Fine Points of the Law

■ (1) The Michigan Supreme Court ruled in June that a marijuana user need not actually be intoxicated to violate the state’s “operating (a vehicle) under the influence” law if the prosecutor can prove that the psychoactive ingredient THC was still in his system. (2) A federal judge in Albany, N.Y., dismissed a state prisoner’s lawsuit that claimed that housing two inmates in a cell designed for one was cruel and unusual punishment. The judge rejected the petitioner’s toilet-smell argument by using the Pythagorean Theorem to show that the odor-wafting-distance difference was minimal.

People Different From Us

■ (1) Enrique Mora of Montclair, Calif., said that within a few days of his gold detector’s having sounded in his front yard, he had dug a hole six stories down (but had come up empty).

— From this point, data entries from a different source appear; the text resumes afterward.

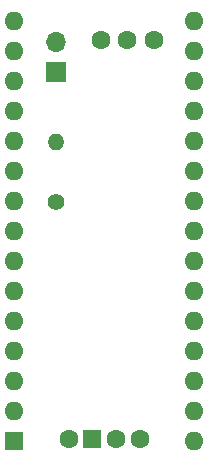
<source format=gbr>
%TF.GenerationSoftware,KiCad,Pcbnew,(5.99.0-3084-g09ad52a03)*%
%TF.CreationDate,2020-11-20T19:05:29+02:00*%
%TF.ProjectId,Arduino Nano rev 1,41726475-696e-46f2-904e-616e6f207265,rev?*%
%TF.SameCoordinates,Original*%
%TF.FileFunction,Soldermask,Top*%
%TF.FilePolarity,Negative*%
%FSLAX46Y46*%
G04 Gerber Fmt 4.6, Leading zero omitted, Abs format (unit mm)*
G04 Created by KiCad (PCBNEW (5.99.0-3084-g09ad52a03)) date 2020-11-20 19:05:29*
%MOMM*%
%LPD*%
G01*
G04 APERTURE LIST*
%ADD10C,1.600000*%
%ADD11R,1.600000X1.600000*%
%ADD12R,1.700000X1.700000*%
%ADD13O,1.700000X1.700000*%
%ADD14C,1.400000*%
%ADD15O,1.400000X1.400000*%
%ADD16O,1.600000X1.600000*%
G04 APERTURE END LIST*
D10*
%TO.C,J1*%
X133300000Y-108600000D03*
D11*
X135300000Y-108600000D03*
D10*
X137300000Y-108600000D03*
X139300000Y-108600000D03*
%TD*%
D12*
%TO.C,SW*%
X132250000Y-77500000D03*
D13*
X132250000Y-74960000D03*
%TD*%
D10*
%TO.C,BAT_MON*%
X140500000Y-74750000D03*
%TD*%
%TO.C,GND*%
X138250000Y-74750000D03*
%TD*%
%TO.C,VIN*%
X136000000Y-74750000D03*
%TD*%
D14*
%TO.C,R*%
X132250000Y-88500000D03*
D15*
X132250000Y-83420000D03*
%TD*%
D11*
%TO.C,A1*%
X128700000Y-108700000D03*
D16*
X128700000Y-106160000D03*
X128700000Y-103620000D03*
X128700000Y-101080000D03*
X128700000Y-98540000D03*
X128700000Y-96000000D03*
X128700000Y-93460000D03*
X128700000Y-90920000D03*
X128700000Y-88380000D03*
X128700000Y-85840000D03*
X128700000Y-83300000D03*
X128700000Y-80760000D03*
X128700000Y-78220000D03*
X128700000Y-75680000D03*
X128700000Y-73140000D03*
X143940000Y-73140000D03*
X143940000Y-75680000D03*
X143940000Y-78220000D03*
X143940000Y-80760000D03*
X143940000Y-83300000D03*
X143940000Y-85840000D03*
X143940000Y-88380000D03*
X143940000Y-90920000D03*
X143940000Y-93460000D03*
X143940000Y-96000000D03*
X143940000Y-98540000D03*
X143940000Y-101080000D03*
X143940000Y-103620000D03*
X143940000Y-106160000D03*
X143940000Y-108700000D03*
%TD*%
M02*

</source>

He said he had only planned to dig three or four feet, but got “carried away,” according to a June Associated Press report. (2) Martinsburg, W.Va., physician John C. Veltman, 52, was arrested in May after he (likely intoxicated) commandeered a backhoe and hit a building and a tree and crashed through two fences. Veltman allegedly told an arriving police officer, “I am a (expletive omitted by the Martinsburg Journal) medical doctor, and you are below me.”

Least Competent People

■ A 25-year-old American from Boston, in Hanover, Germany, for World Cup matches, was forced to report sheepishly to police that he had no idea which hotel he had checked into or where it was. According to a Reuters report, the man, reportedly sober, remembered being driven past a park and a Mercedes dealership, but since there are several of those in Hanover, police had to drive him around town for an hour until he finally recognized the building.

Update

■ In December, News of the Weird reported on a Welsh inventor’s sound device called the Mosquito, which takes advantage of young people’s greater audio range and emits a sound annoying to them but which most adults do not notice, which the inventor used to drive young hoodlums from their hangouts without disturbing adults. Recently, the inventor, Howard Stapleton, introduced a youth-friendly spinoff: a cell phone ringtone (“Teen Buzz”) that is audible to most young people but not noticeable to most adults (who might prefer ringtone silence).

Chutzpah!

■ (1) The Nigerian government began recently to warn its citizens traveling to Europe that those countries are full of scam artists. (The travel advisory mentioned pickpocket schemes, but apparently European e-mail scams are less of a problem.) (2) General Motors executives, trying to explain the dwindling stock market value of the company, have repeatedly complained of oppressive pension benefits owed under United Auto Workers contracts; however, according to a June Wall Street Journal investigation, GM’s fund for worker pensions is “overstuffed with cash,” while its fund for executive pensions is $1.4 billion in the red and getting worse.

Thinning the Herd

■ (1) A 23-year-old woman and her 27-year-old companion were accidentally run over and killed, apparently while standing in a far left lane of Interstate 10, arguing (Ocean Springs, Miss., June). (2) A 46-year-old man, breaking through a bedroom window in the home of his estranged wife in violation of a restraining order, accidentally slashed an artery and bled to death (Milwaukee, June). (3) A 51-year-old man, trying to drive around a traffic jam on Interstate 10 as he was fleeing a gas station where he had just pumped $60 worth of gas without paying, fatally struck another car (with only minor injuries to the other driver) (Welsh, La., June).